# Document excerpt:
┄┄┄┄┄┄┄┄┄┄

The objective of the code we will develop is to store the results of every run of our simulation in a DataFrame. By storing the data in a DataFrame, you can use all the tools and techniques you already know to select a subset of rows of in a DataFrame, to group data within a DataFrame, to find descriptive statistics about data in the DataFrame, and more!

Almost all simulations will follow a similar "pattern" where we need to only modify the pattern in a few select areas to create a simulation to solve a variety of different problems.

Simulation Pattern

Every simulation we will write will follow a six-step pattern:

  1. We will create a initially empty Python List called data to accumulate each run of our simulation. This will always be data = [].

  2. We will write a for-loop to run a block of code for each run of our simulation. For a 10,000 run simulation, for i in range(10000):.

  3. Inside of the for-loop, we will simulate all real-world factors. For a simple simulation of a six-sided die roll, roll = random.randint(1, 6) is the only real-world variable.

  4. Inside of the for-loop, we will accumulate all real-world factors we simulated in Python dictionary called d. A dictionary is a list of key-value pairs, enclosed in curly braces, and separated by commas.

    • We will always name the key in our dictionary the same as our real-world factor, except the key must have quotes around it.

    • For example, if you have a single real-world variable roll, our dictionary d is: d = { "roll": roll }.

    • If we have two real world variables red and blue', our dictionary d separates the two variables with a comma: d = { "red": red, "blue": blue }.

    • If the real-world variable is height, our dictionary d is: d = { "height": height }.

    • If we have two real world variables one and two', our dictionary d is: d = { "one": one, "two": two }.

    • We will always refer to our variable by the variable name itself. (The effect of this is that we are creating a column in our DataFrame labeled with the name of our variable.)

  5. Inside of the for-loop, we will append our dictionary to our list data. This will always be: data.append(d).

  6. Finally, outside of the for-loop, we will save our data as a DataFrame df. This will always be: df = pd.DataFrame(data), which creates a DataFrame out of data.

Simulate Rolling Die

One of the most simple simulations we can write is to simulate rolling fair, six-sided die.

┄┄┄┄┄┄┄┄┄┄

# Material shown:
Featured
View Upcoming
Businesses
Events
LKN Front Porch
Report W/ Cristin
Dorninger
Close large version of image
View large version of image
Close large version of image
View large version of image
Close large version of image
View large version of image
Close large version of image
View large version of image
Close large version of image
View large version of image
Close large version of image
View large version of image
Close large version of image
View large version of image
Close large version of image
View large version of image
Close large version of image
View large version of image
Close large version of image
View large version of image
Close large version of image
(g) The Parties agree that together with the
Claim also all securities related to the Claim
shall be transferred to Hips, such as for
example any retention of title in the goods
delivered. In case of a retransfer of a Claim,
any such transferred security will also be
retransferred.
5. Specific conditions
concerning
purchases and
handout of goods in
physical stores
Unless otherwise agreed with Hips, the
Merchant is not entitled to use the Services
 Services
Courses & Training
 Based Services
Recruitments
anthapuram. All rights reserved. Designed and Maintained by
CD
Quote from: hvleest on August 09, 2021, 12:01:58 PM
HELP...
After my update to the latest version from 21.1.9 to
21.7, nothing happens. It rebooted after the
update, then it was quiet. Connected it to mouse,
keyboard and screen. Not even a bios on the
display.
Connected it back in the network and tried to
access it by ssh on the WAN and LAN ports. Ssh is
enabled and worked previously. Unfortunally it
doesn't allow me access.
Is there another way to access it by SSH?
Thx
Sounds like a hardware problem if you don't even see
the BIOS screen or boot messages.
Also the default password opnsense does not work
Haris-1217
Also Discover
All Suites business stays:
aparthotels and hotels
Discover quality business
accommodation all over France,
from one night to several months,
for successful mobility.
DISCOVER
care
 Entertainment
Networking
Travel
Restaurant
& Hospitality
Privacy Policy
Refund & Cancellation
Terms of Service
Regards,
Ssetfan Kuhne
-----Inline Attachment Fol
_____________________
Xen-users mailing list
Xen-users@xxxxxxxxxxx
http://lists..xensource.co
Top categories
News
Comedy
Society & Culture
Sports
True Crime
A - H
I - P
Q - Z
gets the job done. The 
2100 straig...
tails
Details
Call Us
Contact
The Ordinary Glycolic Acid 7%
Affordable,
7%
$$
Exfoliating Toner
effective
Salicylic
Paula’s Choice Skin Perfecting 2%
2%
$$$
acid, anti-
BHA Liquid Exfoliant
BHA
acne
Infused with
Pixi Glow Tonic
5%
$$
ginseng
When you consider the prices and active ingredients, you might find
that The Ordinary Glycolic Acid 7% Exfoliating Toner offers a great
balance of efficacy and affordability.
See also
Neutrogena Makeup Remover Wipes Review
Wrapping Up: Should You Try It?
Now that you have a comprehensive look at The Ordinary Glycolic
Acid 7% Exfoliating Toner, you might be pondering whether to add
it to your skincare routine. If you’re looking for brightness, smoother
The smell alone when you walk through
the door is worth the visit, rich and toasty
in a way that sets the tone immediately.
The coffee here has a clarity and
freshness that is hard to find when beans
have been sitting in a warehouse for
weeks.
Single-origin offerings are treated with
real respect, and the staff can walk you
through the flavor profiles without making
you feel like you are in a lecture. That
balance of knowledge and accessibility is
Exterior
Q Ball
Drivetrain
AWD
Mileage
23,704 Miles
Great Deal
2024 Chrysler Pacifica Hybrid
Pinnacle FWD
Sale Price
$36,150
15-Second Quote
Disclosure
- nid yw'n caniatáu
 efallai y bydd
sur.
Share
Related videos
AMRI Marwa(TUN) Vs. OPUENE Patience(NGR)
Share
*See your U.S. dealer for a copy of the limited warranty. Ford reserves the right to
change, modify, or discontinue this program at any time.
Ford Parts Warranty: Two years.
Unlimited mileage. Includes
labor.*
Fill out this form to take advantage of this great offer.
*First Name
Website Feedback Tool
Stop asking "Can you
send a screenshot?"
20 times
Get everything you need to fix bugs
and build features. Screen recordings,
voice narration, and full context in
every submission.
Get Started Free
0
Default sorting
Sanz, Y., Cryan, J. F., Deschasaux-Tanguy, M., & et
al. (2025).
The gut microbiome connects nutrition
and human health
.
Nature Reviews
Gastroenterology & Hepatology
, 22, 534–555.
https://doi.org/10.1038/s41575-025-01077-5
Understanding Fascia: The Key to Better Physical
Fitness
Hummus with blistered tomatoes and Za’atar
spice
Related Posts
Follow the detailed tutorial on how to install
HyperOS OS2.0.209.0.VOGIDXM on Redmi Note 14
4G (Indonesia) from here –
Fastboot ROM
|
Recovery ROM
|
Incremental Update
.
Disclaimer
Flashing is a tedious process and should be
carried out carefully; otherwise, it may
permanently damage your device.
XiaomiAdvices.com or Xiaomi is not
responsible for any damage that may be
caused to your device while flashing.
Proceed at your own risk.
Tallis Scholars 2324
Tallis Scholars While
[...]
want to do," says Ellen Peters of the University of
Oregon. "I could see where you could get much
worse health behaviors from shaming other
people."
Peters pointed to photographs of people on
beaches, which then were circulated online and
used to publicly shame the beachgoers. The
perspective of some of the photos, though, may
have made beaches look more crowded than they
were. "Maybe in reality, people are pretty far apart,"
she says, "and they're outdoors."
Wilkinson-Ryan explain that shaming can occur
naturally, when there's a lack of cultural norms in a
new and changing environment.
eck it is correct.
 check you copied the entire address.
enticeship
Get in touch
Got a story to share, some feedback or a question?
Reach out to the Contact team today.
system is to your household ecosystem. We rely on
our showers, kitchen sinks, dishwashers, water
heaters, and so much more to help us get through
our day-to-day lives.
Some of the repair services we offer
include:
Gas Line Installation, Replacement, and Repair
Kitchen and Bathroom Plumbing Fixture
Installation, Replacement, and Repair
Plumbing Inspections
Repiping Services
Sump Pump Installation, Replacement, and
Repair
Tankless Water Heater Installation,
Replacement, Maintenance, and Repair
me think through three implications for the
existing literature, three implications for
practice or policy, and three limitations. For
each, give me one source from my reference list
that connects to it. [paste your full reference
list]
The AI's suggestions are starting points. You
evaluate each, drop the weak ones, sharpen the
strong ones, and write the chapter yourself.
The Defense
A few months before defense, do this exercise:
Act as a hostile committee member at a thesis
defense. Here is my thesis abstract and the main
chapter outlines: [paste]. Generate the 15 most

┄┄┄┄┄┄┄┄┄┄

# Questions on the material:
- A) Answer these questions from the text on the simulation pattern:
(i) What name is given to the initially empty Python list that accumulates each run?
(ii) What for-loop line does the text give for a 10,000 run simulation?
(iii) What statement saves the data as a DataFrame outside of the for-loop?
- B) Go on with the text on the simulation pattern, starting right after its last sentence.
The listing is separate material, apart from the text on the simulation pattern.

# Results by task:
- A)
(i) data
(ii) for i in range(10000):
(iii) df = pd.DataFrame(data)

- B)
Example: Simulating Rolling a Six-sided Die

Using the six-sided die example, the full simulation code to simulate rolling a six-sided die 600 times and saving the results will be six lines of code:

data = []                      # Step 1, empty list `data`
for i in range(600):           # Step 2: for-loop
  roll = random.randint(1, 6)  # Step 3: simulate real-world factors
  d = { "roll": roll }         # Step 4: accumulate factors in dictionary `d`
  data.append(d)               # Step 5: append `d` to `data`
df = pd.DataFrame(data)        # Step 6: create the DataFrame (outside of the for-loop)
# In a second cell, we'll print out `df` (otherwise we would be re-running the simulation)
df

Example: Simulating Rolling Two Six-sided Dice

If we want to roll two six-sided dice, there are now two real-world factors that happen every simulation. Let's think of one die as a "white" die (variable white) and the other as the "black" die (variable black):

# Step 1, empty list `data`:
data = []

# Step 2: for-loop:
for i in range(600):
  # Step 3: simulate all real-world factors:
  black = random.randint(1, 6)  
  white = random.randint(1, 6)

  # Step 4: accumulate all factors in dictionary `d`:
  d = { "white": white, "black": black }

  # Step 5: append `d` to `data`
  data.append(d)

# Step 6: create the DataFrame (outside of the for-loop)
df = pd.DataFrame(data)
# In a second cell, we'll print out `df` (otherwise we would be re-running the simulation)
df

Example Walk-Throughs with Worksheets

Video 1: Writing Simulations in Python I

Follow along with the worksheet to work through the problem:

Video 2: Writing Simulations in Python II

Follow along with the worksheet to work through the problem:

Practice Questions

Q1: How do you append data in the variable `courses` to a Python list stored in the variable `schedule`?
Q2: If we have simulation data in three variables `math`, `english`, `science`, then the dictionary `d` containing these variables is...